If bad grammar is not enough to make the point, an old analogy might. Suppose that the best lawyer in town is also the best typist. He takes only ten minutes to type a document that his secretary finishes in 20. In that sense, typing costs him less. But in the time he spent typing he could have been lawyering. And he could have done vastly more legal work than his secretary could do, even in twice the time. In that sense typing costs him far more. It thus pays the fast-typing lawyer to specialise in legal work and “import” typing.

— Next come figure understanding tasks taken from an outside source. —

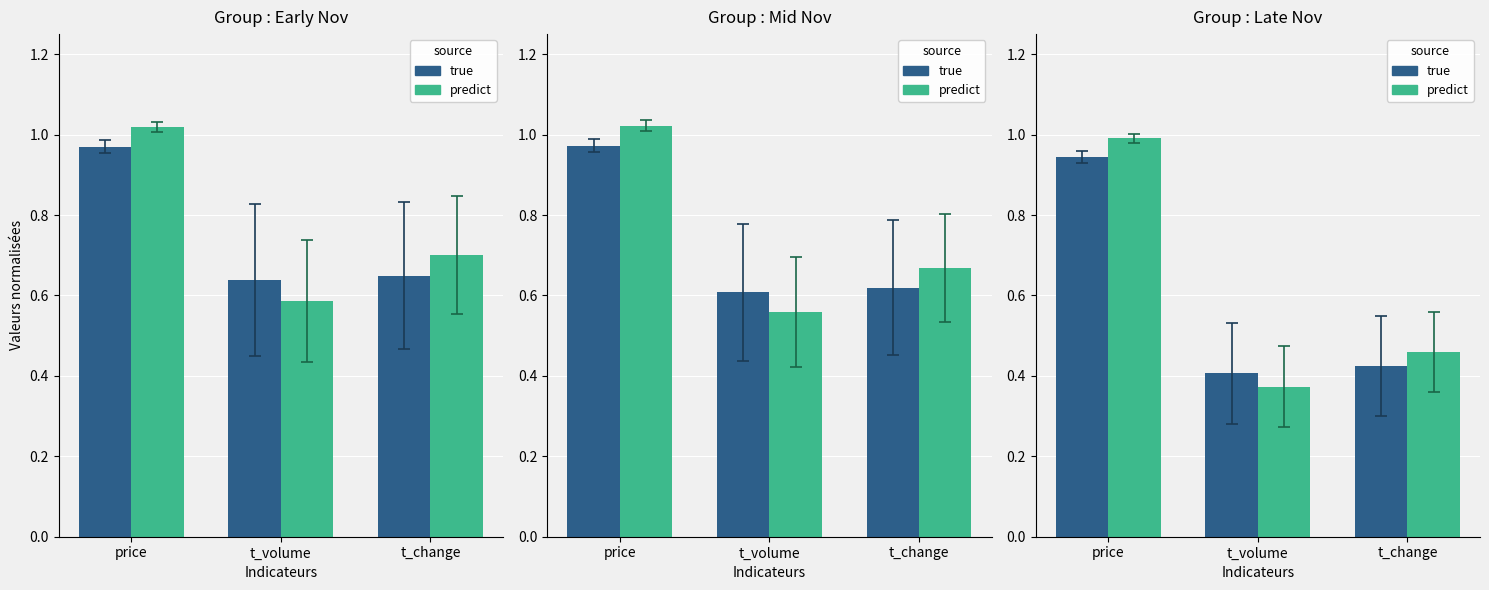

At which category is the sum across all series the highest?

price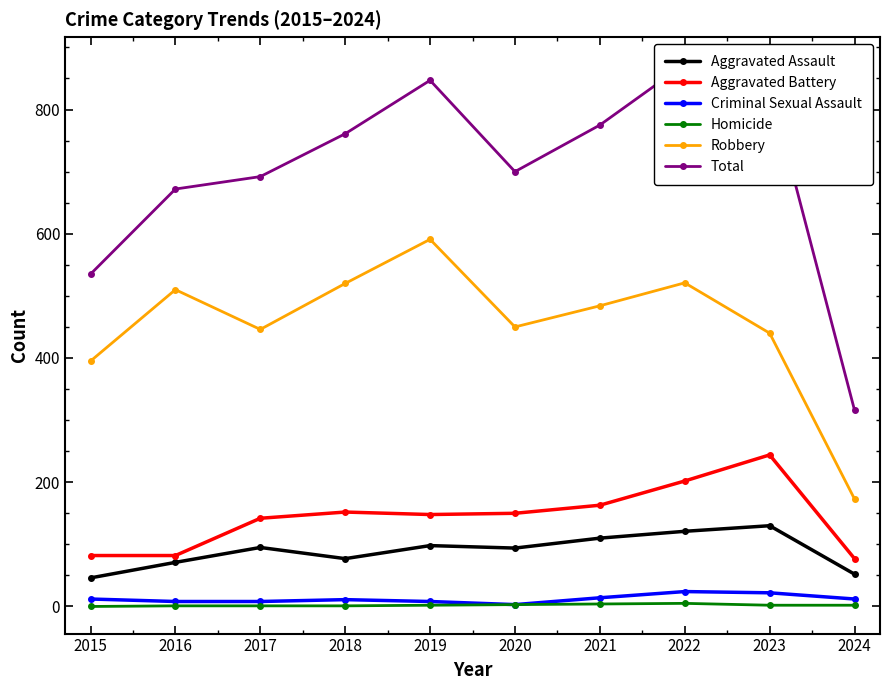

Reading right to left, transcribe all the data shown in this chart.

Aggravated Assault: 2024=52	2023=130	2022=121	2021=110	2020=94	2019=98	2018=77	2017=95	2016=71	2015=46
Aggravated Battery: 2024=77	2023=244	2022=202	2021=163	2020=150	2019=148	2018=152	2017=142	2016=82	2015=82
Criminal Sexual Assault: 2024=12	2023=22	2022=24	2021=14	2020=3	2019=8	2018=11	2017=8	2016=8	2015=12
Homicide: 2024=2	2023=2	2022=5	2021=4	2020=3	2019=2	2018=1	2017=1	2016=1	2015=0
Robbery: 2024=173	2023=440	2022=521	2021=484	2020=450	2019=591	2018=520	2017=446	2016=510	2015=395
Total: 2024=316	2023=838	2022=873	2021=775	2020=700	2019=847	2018=761	2017=692	2016=672	2015=535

In Ricardo’s model, the same industry can require more labour in one country than in another. Such differences in labour requirements are one motivation for trade. Another is differences in labour supplies. In some nations, such as America, labour is scarce relative to the amount of land, capital or education the country has accumulated. In others the reverse is true. Countries differ in their mix of labour, land, capital, skill and other “factors of production”. In the 1920s and 1930s Eli Heckscher and his student, Bertil Ohlin, pioneered a model of trade driven by these differences.
In their model, trade allowed countries like America to economise on labour, by concentrating on capital-intensive activities that made little use of it. Industries that required large amounts of elbow grease could be left to foreigners. In this way, trade alleviated labour scarcity.
That was good for the country, but was it good for workers? Scarcity is a source of value. If trade eased workers’ rarity value, it would also erode their bargaining power. It was quite possible that free trade might reduce workers’ share of the national income. But since trade would also enlarge that income, it should still leave workers better off, most economists felt. Moreover, even if foreign competition depressed “nominal” wages, it would also reduce the price of importable goods. Depending on their consumption patterns, workers’ purchasing power might then increase, even if their wages fell.